_Extrait source_.
################

Mais Dunham est la showrunner, la scénariste, la réalisatrice et la star de Girls. J’ai le sentiment que si elle avait honnêtement souhaité une certaine diversité, elle aurait obtenu une certaine diversité.
Considérez ces déclarations tirées du même article du HuffPo et du profil de Nussbaum sur Dunham:
« Notre génération n’est pas seulement composée de filles blanches. Ce sont des gars. Des femmes de couleur. Les gays. L’idée que je puisse parler pour tout le monde est tellement absurde. Mais ce qui est bien, c’est que si je pouvais parler pour moi et que ça résonne pour les gens, alors c’est à peu près tout ce que je peux espérer. » -Lena Dunham
« Pourtant, comme SATC, la série de Dunham prend pour sujet des femmes qui sont tout à fait démographiquement spécifiques – des New-Yorkaises blanches choyées issues de milieux éduqués – puis exploite leurs vies à la recherche de l’universel »- Emily Nussbaum, New York Magazine
Mais pourquoi les seules vies qui peuvent être exploitées pour des « expériences universelles » sont celles des femmes blanches ? La déclaration de Dunham, d’autre part, me fait douter de ses compétences générales en tant qu’écrivain (vous ne pouvez pas écrire sur quelqu’un d’autre que vous-même ?), tout en laissant entendre qu’il y a une façon spéciale d’écrire sur les gens qui ne sont pas hétérosexuels et blancs. Que les problèmes qu’elle présente dans Girls ne pourraient pas arriver à quelqu’un qui ne lui ressemble pas.

################

_Données recueillies_.
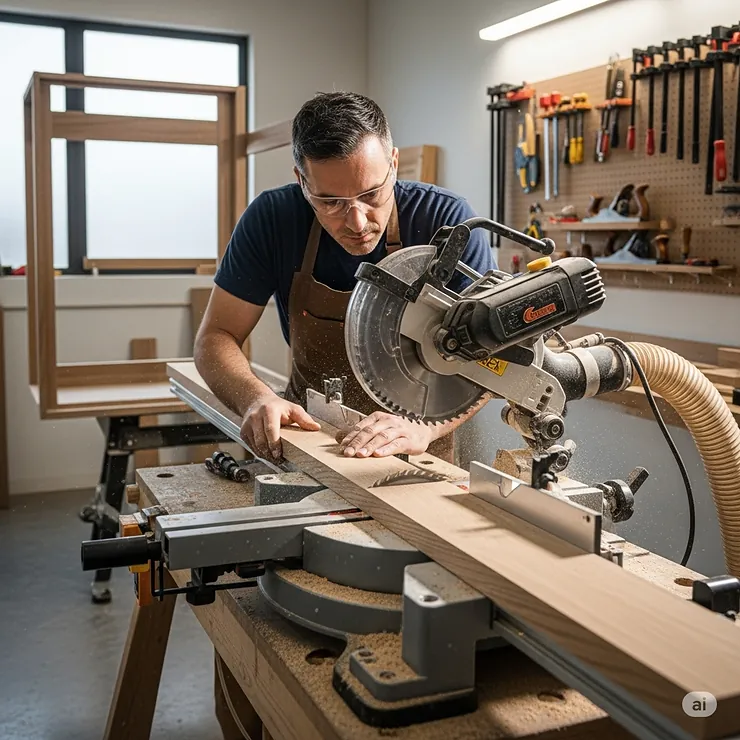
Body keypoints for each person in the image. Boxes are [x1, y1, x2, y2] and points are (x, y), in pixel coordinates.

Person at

################

_Consigne_.
Recopie l'extrait sur la série Girls de « Mais Dunham est » à « une certaine diversité. », en mettant « mixité » à la place de « diversité ». Appuie-toi uniquement sur l'extrait.

_Corrigé_.
Mais Dunham est la showrunner, la scénariste, la réalisatrice et la star de Girls. J’ai le sentiment que si elle avait honnêtement souhaité une certaine mixité, elle aurait obtenu une certaine mixité.